Repeated content identification setup basics
This guide contains a workflow with basic information for setting up repeated content identification.
For more detailed information, refer to the documentation site.
Repeated content identification setup
The setup for running language identification is comprised of two components:
Structured analytics set
1. Saved Search Setup
Use the following conditions and fields to create the saved search used for email threading. You do not need to set a sort order on this search.
There is no recommendation for the saved search name. Follow your team’s normal protocol for naming searches.
The condition for this search can be the same as the Conceptual Index search if it is different than the conditions noted below.
Extracted text size is greater than 0 kb.
Extracted text size is less than 30,000 kb.
Note: For workspaces with millions of documents, we recommend that you consider a sampling workflow. For more information, see Sampling for Repeated Content on the documentation site.
Any fields are acceptable.
2. Structured Analytics Set
Here are the steps and choices for creating a structured analytics set.
Structured Analytics Set Information
Name—enter a name for the structured analytics set.

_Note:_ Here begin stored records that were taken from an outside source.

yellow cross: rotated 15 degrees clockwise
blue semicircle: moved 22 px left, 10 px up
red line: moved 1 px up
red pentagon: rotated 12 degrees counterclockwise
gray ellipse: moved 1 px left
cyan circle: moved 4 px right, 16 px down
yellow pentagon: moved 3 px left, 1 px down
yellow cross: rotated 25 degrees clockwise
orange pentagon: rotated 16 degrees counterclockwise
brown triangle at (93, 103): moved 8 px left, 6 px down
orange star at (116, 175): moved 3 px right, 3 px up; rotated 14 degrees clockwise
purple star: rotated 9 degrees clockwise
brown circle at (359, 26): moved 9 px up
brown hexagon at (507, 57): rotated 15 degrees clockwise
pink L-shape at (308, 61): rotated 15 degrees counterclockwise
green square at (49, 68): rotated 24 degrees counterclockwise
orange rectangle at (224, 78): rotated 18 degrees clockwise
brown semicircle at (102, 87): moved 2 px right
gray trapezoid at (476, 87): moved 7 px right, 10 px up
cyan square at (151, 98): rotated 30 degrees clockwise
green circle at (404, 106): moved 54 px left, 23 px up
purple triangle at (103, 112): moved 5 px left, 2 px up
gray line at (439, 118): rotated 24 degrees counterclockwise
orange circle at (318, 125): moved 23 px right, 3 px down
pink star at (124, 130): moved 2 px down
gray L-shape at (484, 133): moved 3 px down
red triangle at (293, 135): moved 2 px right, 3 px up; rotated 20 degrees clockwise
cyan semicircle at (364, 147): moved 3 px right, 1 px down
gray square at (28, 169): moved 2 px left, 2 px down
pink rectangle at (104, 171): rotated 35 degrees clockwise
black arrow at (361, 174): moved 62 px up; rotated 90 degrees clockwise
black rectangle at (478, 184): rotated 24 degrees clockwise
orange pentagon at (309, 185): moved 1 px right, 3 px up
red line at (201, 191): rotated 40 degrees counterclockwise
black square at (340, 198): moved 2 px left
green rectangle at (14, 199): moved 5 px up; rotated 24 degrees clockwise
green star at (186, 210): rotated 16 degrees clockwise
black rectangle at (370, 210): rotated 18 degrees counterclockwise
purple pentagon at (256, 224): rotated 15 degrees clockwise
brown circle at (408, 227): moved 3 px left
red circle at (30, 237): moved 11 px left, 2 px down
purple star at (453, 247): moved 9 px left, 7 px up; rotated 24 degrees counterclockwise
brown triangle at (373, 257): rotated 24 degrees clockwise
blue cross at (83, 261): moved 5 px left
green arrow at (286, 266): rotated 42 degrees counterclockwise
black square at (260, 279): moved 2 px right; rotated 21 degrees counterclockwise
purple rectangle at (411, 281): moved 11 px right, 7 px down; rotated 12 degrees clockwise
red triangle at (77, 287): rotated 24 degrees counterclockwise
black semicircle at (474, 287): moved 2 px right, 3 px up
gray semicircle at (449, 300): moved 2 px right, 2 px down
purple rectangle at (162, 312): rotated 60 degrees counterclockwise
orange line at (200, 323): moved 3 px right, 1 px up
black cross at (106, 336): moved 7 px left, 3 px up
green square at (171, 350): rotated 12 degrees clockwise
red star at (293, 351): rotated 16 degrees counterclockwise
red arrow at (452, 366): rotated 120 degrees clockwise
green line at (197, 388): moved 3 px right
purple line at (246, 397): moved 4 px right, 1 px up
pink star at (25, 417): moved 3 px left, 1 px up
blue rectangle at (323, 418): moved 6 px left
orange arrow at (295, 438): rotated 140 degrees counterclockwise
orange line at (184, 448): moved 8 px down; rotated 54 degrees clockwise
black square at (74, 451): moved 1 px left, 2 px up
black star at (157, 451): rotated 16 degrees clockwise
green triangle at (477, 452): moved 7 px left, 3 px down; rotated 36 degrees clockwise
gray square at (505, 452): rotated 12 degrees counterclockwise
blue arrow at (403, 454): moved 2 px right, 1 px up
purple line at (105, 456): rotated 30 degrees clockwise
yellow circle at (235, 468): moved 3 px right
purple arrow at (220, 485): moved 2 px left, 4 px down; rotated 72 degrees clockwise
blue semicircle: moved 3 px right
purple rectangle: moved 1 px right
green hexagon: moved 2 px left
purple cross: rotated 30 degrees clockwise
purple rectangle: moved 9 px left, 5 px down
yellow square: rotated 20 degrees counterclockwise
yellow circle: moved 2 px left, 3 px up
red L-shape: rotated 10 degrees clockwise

Prefix—keep the default prefix or add your own prefix. Shorter prefixes, even just two characters, such as “LI,” take up less space in your views.
Operations to run—select Repeated content identification.
Data source—select the saved search you created above.
Repeated Content Identification
Minimum number of occurrences—the minimum number of times a phrase must appear to be considered repeat content. We typically set this to .005 times the number of documents in your saved search.
Minimum number of words—leave as default.
Maximum number of words—leave as default.
Maximum number of lines to return—leave as default.
Number of tail lines to analyze—leave as default.
Choose the appropriate analytics server.